Though last in this list, hiring deserves a much higher spot. The success or failure of your company can often rest squarely on your employees. I’ve had to hire in some markets I had not even heard of before joining the company. I’ve had to hire table service employees in a market where the only other food service job was fast food. Hiring the right people is easier said than done. Cultivate your culture to become a talent magnet. Rely on brand expectations as well as job duties. Utilize structured interviewing techniques and scoring, which can emphasize the brand expectations. Gather feedback from others. Convenience store QuickTrip has established a reputation for great hiring, despite the gas station C-store stereotype. Becoming an employee is more than an application submission and a quick background check. The process includes testing for appropriate skills that develop brand habits such as becoming fast and good at the registers. And the rigorous onboarding process ensures the formation of a real team. Some employees say they never realized what being part of a team truly meant until they worked for QuickTrip. Because of this, the team is an integral part of the process.

Invest in your external and internal brand. Employees and the operations ARE the brand touchpoints that can either create synergy or friction with your advertising. If you have the luxury of a “brand management” position, that person should be knowledgeable of the operation. They should work with the operations teams to understand and execute against the brand strategy. And if you can’t execute against the strategy, you might want to rethink it.

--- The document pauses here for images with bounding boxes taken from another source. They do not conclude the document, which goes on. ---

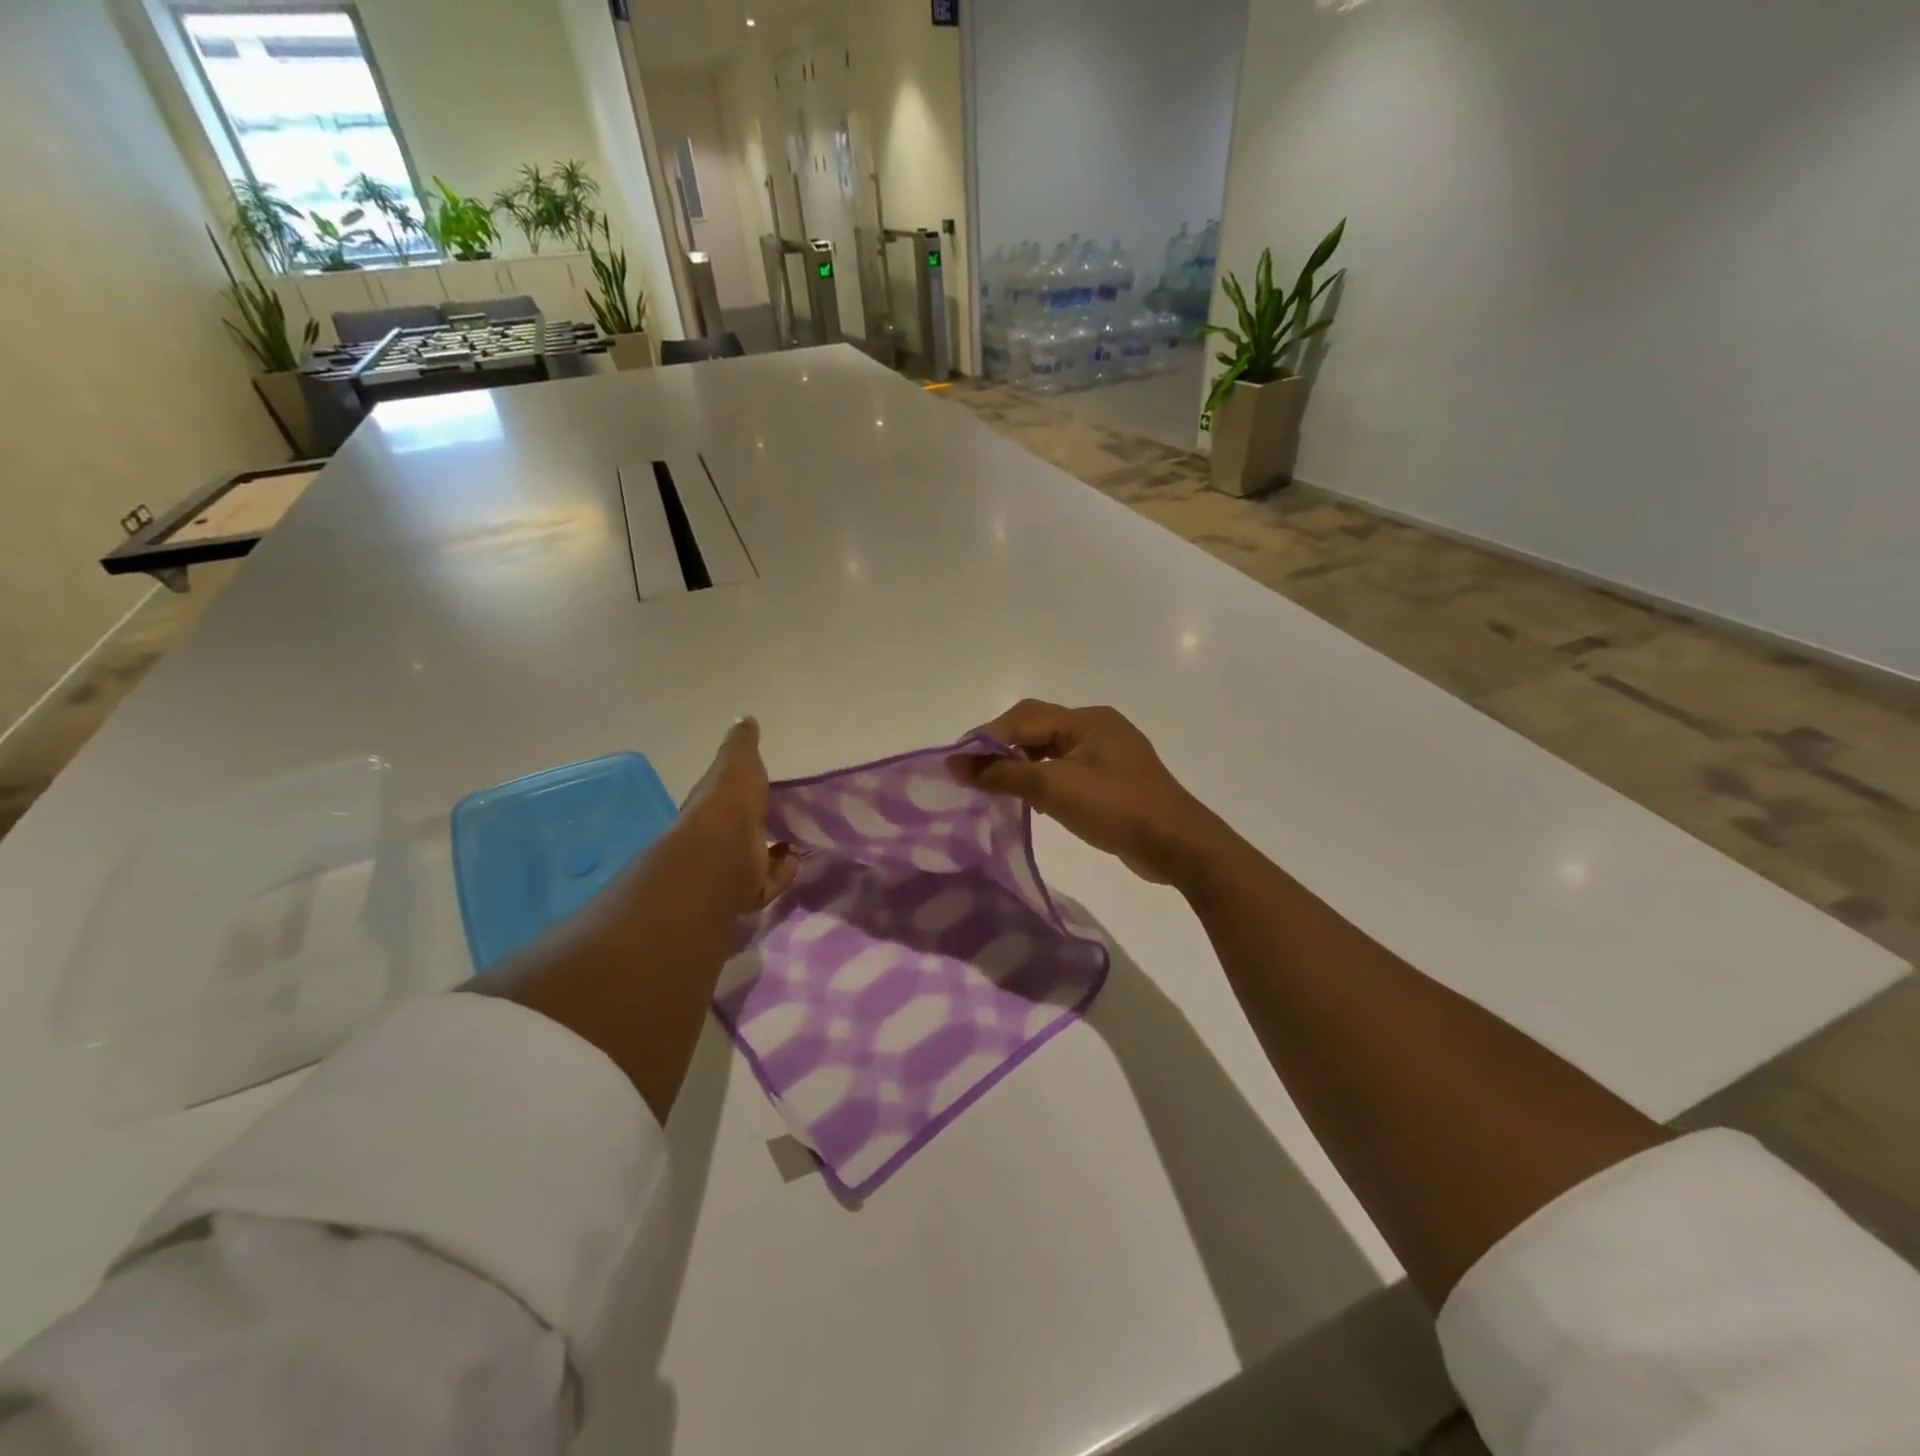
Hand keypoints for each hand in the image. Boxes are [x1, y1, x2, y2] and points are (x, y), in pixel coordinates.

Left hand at [678, 718, 798, 913]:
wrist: (723, 854)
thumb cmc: (730, 801)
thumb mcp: (738, 761)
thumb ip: (742, 743)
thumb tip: (744, 718)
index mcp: (712, 806)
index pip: (727, 798)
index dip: (742, 793)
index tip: (763, 788)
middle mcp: (717, 839)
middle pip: (742, 833)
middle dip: (761, 828)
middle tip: (788, 820)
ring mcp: (731, 868)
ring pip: (756, 862)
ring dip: (775, 855)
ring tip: (796, 843)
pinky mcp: (748, 893)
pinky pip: (770, 884)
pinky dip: (783, 873)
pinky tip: (795, 860)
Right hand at [948, 701, 1223, 883]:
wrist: (1178, 845)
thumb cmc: (1116, 808)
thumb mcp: (1054, 788)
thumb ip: (1003, 773)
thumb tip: (956, 763)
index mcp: (1087, 719)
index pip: (1025, 717)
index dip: (988, 737)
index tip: (959, 763)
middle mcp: (1099, 728)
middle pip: (1038, 729)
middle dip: (1005, 749)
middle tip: (977, 777)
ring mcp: (1110, 754)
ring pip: (1053, 751)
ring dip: (1025, 766)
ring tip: (1001, 791)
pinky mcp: (1115, 780)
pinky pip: (1070, 771)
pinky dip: (1047, 780)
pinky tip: (1036, 803)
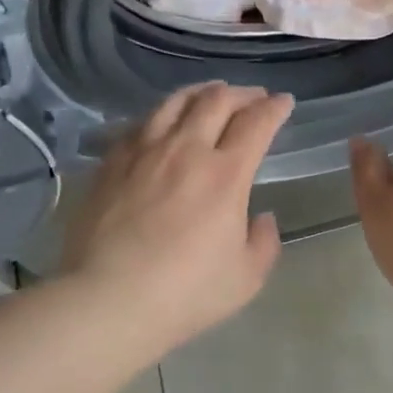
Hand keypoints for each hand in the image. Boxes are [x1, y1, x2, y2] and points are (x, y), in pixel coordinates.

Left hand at [62, 82, 293, 351]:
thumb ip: (263, 243)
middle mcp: (186, 150)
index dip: (274, 108)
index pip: (256, 124)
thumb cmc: (185, 293)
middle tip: (253, 97)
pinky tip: (163, 122)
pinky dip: (162, 114)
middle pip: (216, 101)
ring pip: (175, 102)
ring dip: (201, 93)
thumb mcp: (246, 278)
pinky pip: (140, 123)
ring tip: (211, 95)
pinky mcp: (111, 163)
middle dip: (242, 93)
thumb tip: (261, 218)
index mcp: (225, 174)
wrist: (109, 299)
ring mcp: (144, 152)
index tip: (283, 102)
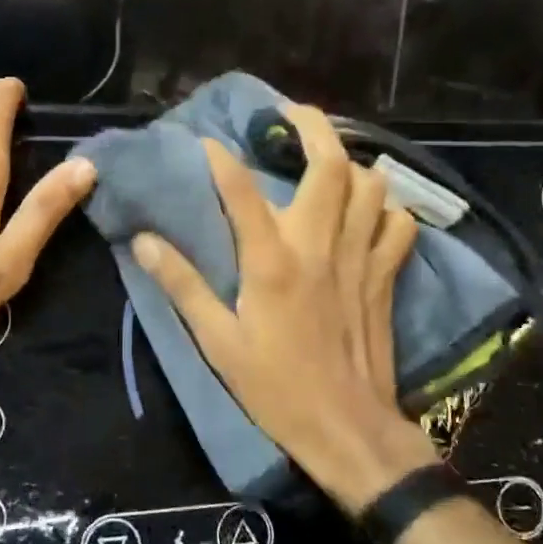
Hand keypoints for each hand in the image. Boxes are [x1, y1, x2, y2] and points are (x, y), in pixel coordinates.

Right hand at [130, 104, 439, 513]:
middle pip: (329, 166)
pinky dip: (385, 207)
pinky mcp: (385, 276)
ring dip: (350, 163)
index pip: (243, 191)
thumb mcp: (218, 342)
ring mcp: (360, 258)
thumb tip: (143, 242)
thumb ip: (183, 286)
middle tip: (288, 115)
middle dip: (311, 126)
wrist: (347, 429)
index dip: (222, 159)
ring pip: (371, 185)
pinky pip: (398, 224)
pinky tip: (367, 210)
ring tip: (325, 160)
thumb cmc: (276, 388)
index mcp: (272, 262)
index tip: (206, 141)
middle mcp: (320, 247)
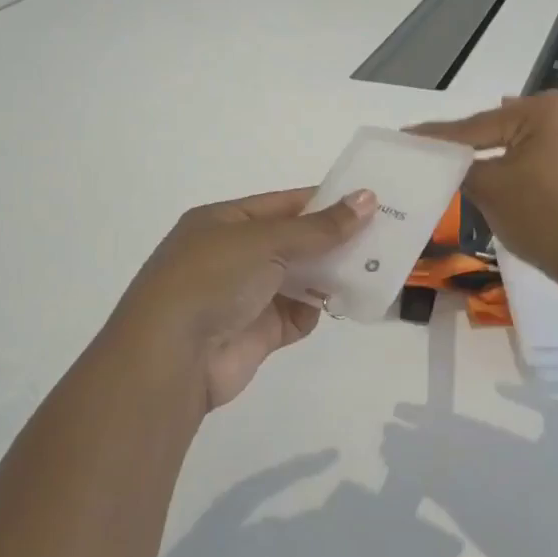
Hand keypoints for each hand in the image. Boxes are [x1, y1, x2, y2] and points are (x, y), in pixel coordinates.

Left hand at [107, 188, 376, 410]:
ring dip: (332, 273)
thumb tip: (367, 199)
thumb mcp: (265, 241)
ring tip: (376, 264)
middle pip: (295, 241)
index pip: (284, 204)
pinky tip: (344, 301)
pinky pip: (298, 314)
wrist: (172, 357)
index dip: (325, 201)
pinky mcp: (259, 333)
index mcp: (224, 222)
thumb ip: (319, 226)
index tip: (369, 201)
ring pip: (300, 277)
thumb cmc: (212, 279)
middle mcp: (234, 255)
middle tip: (385, 233)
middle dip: (334, 238)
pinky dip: (318, 308)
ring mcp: (247, 295)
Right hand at [408, 92, 557, 291]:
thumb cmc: (543, 218)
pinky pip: (534, 153)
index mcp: (544, 110)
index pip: (477, 125)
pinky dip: (511, 162)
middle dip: (465, 142)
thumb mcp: (490, 189)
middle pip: (498, 128)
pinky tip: (488, 166)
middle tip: (426, 150)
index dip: (438, 136)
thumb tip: (444, 159)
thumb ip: (460, 166)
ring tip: (450, 159)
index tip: (406, 135)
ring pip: (516, 140)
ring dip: (488, 152)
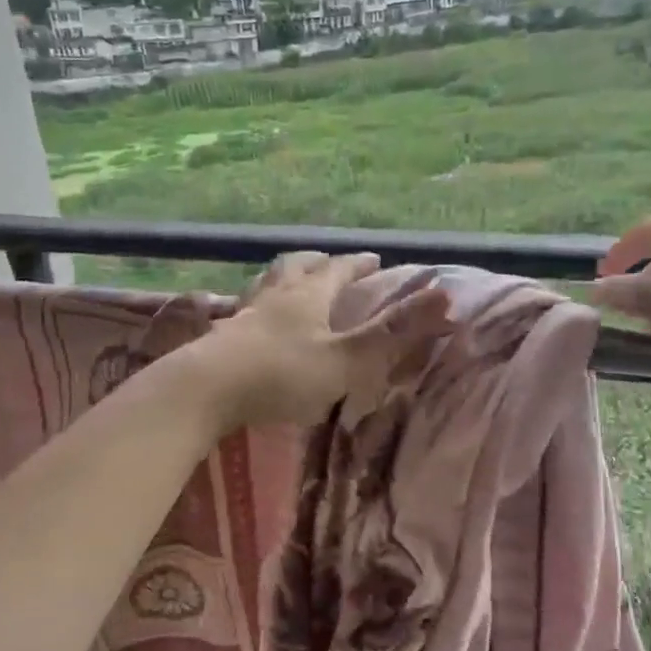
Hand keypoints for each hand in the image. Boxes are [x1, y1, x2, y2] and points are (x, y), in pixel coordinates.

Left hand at [196, 252, 451, 428]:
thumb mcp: (346, 358)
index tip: (373, 259)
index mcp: (307, 295)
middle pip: (295, 266)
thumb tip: (446, 296)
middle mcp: (274, 296)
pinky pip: (240, 312)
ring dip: (281, 278)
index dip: (358, 264)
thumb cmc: (282, 374)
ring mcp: (242, 315)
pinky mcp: (219, 338)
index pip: (338, 269)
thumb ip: (393, 333)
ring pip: (265, 284)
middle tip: (327, 261)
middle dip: (316, 262)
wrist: (204, 391)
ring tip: (288, 282)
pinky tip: (250, 322)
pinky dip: (254, 308)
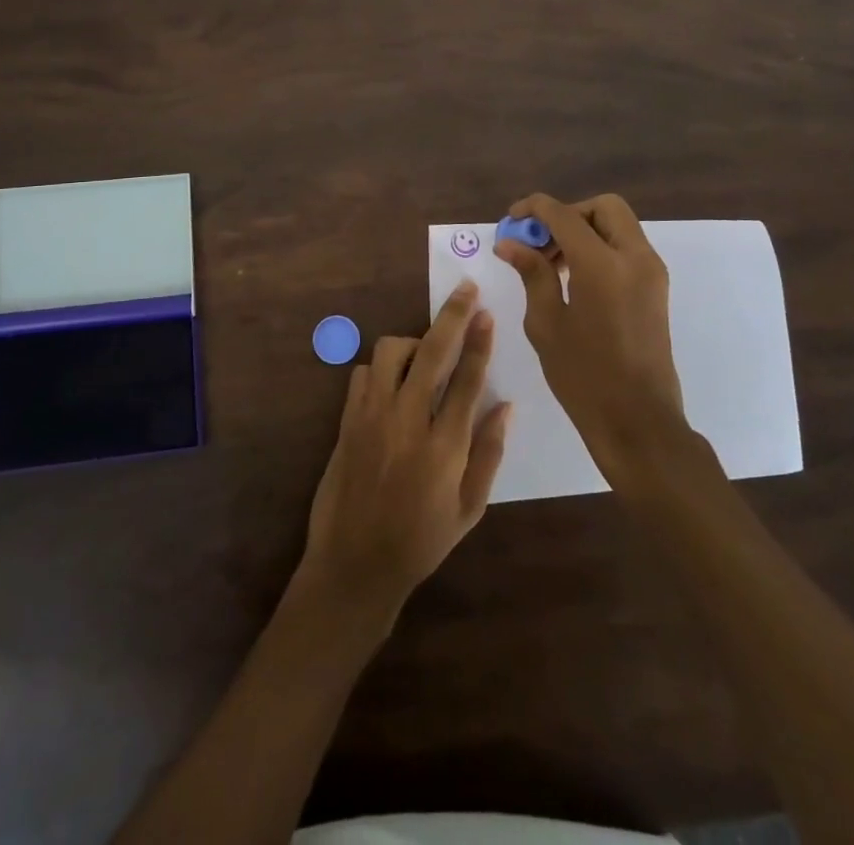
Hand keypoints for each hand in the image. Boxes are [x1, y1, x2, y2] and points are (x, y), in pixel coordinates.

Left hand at [298, 281, 511, 621]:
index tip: (486, 311)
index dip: (479, 341)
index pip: (467, 379)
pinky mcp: (347, 420)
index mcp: (445, 447)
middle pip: (432, 352)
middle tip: (465, 289)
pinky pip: (363, 373)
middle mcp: (407, 422)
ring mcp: (372, 417)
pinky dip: (382, 368)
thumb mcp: (469, 509)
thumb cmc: (420, 541)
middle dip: (452, 316)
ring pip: (391, 352)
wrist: (354, 564)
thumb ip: (489, 453)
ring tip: (426, 356)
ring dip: (413, 343)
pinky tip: (394, 383)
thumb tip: (507, 405)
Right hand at [495, 193, 685, 474]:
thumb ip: (532, 273)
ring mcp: (651, 273)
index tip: (511, 220)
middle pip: (603, 207)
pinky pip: (627, 248)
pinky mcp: (656, 289)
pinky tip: (574, 277)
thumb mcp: (546, 323)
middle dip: (568, 214)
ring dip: (584, 230)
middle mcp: (635, 258)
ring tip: (551, 263)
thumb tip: (510, 243)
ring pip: (618, 225)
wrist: (639, 422)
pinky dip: (601, 247)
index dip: (534, 209)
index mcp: (603, 265)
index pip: (565, 215)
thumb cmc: (584, 376)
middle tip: (540, 241)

Although marketing by committee is a recipe for disaster, I will continue to encourage everyone to stop creating and making brand decisions in the marketing or executive offices alone. If employees are not engaged with the brand, they will miss the opportunity to deliver on the promise and feel like an essential part of something bigger. Strong brand building requires that you start at the bottom of the iceberg. Otherwise, you have an ice cube floating in the water and quickly melted.

Many of us work in very saturated markets where we face competition for that weekly visit every day. A key to distinguishing yourself is to engage your employees and align your operations to create consistent and authentic brand moments.